China derecognizes British National Overseas passport
China said Friday it will no longer recognize the British National Overseas passport as a valid travel document or form of identification amid a bitter feud with London over a plan to allow millions of Hong Kong residents a route to residency and eventual citizenship.
The announcement by Foreign Ministry spokesperson Zhao Lijian on Friday throws up new uncertainty around the plan just hours after the U.K. said it would begin taking applications for what are called BNO visas beginning late Sunday.
Under the plan, as many as 5.4 million Hong Kong residents could be eligible to live and work in the U.K. for five years then apply for citizenship.

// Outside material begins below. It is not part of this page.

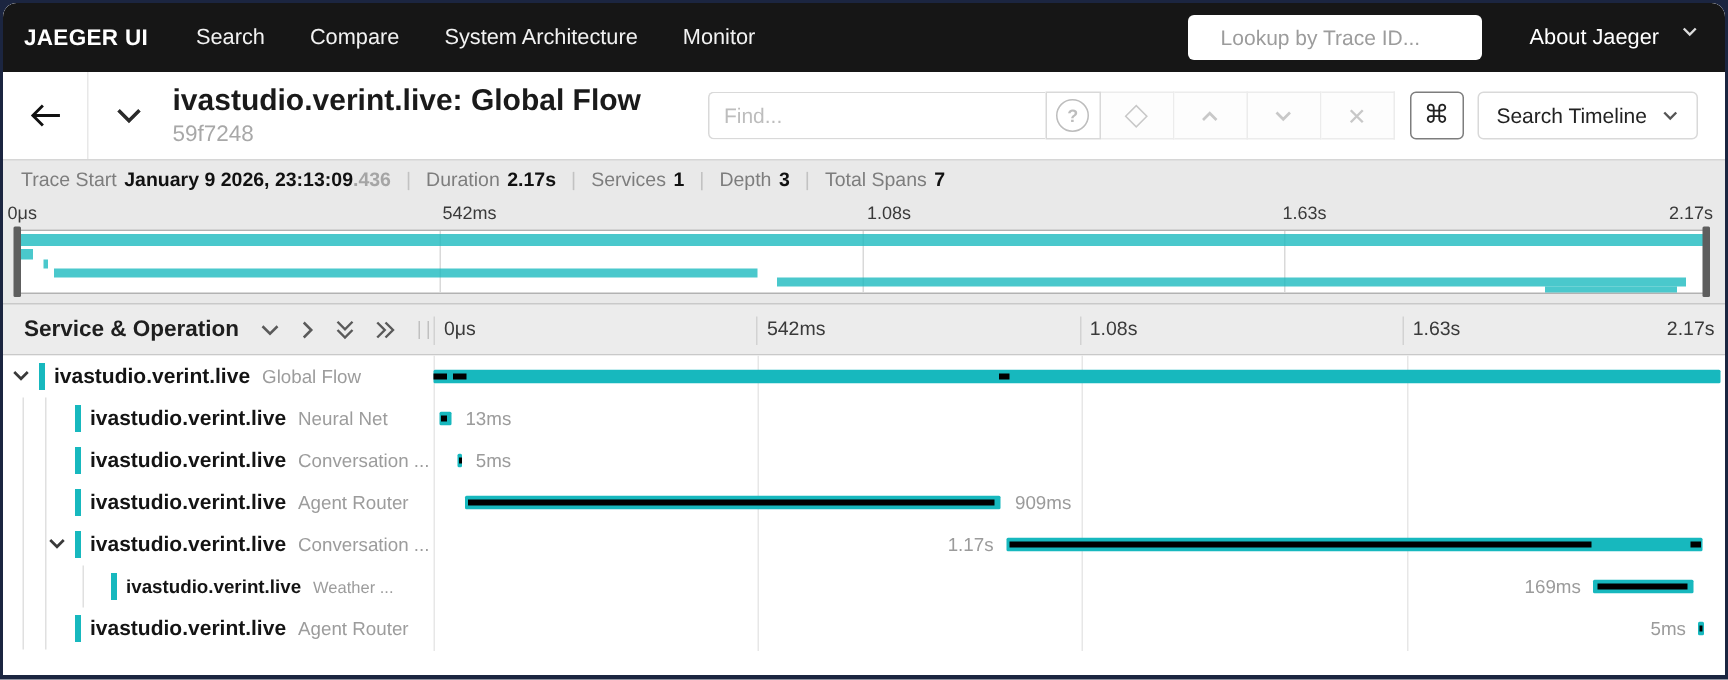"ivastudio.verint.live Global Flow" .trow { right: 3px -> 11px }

Demand soared after Beijing last year imposed a sweeping new national security law on the former British colony following months of pro-democracy protests.
“The British side’s attempt to turn a large number of Hong Kong people into second-class British citizens has completely changed the nature of the two sides’ original understanding of BNO,” Zhao told reporters at a daily briefing.
“This move seriously infringes on China’s sovereignty, grossly interferes in Hong Kong affairs and China’s internal affairs, and seriously violates international law and the basic norms of international relations,” he said. “China will no longer recognize the so-called BNO passport as a travel document and proof of identity starting from Jan 31st, and reserves the right to take further measures.”
Many Hong Kongers carry multiple passports and it is unclear what if anything the Chinese government could do to prevent people entering the U.K. through the BNO visa plan. As a further protection of personal privacy, a cellphone app will allow applicants to download their biometric information without having to been seen visiting the British visa office.
The BNO passport was originally a disappointment for Hong Kongers when it was first offered ahead of Hong Kong’s handover to Chinese rule in 1997. At the time, it offered only the right to visit for six months with no right to work or become a full citizen. Applicants had to have been born before the handover date.
However, pressure grew to expand such privileges as China increasingly cracked down on civil and political life in Hong Kong in what critics say violates China’s commitment to maintain the city’s separate way of life for 50 years after the handover. China first declared the 1984 Sino-British Declaration setting out the handover arrangements null and void despite its recognition by the United Nations, then imposed the national security law on the territory after the city’s legislature was unable to pass it on its own.
“I am immensely proud that we have brought in this new route for Hong Kong BNOs to live, work and make their home in our country,” British Prime Minister Boris Johnson said in a statement.
“In doing so we have honored our profound ties of history and friendship with the people of Hong Kong, and we have stood up for freedom and autonomy – values both the UK and Hong Kong hold dear.”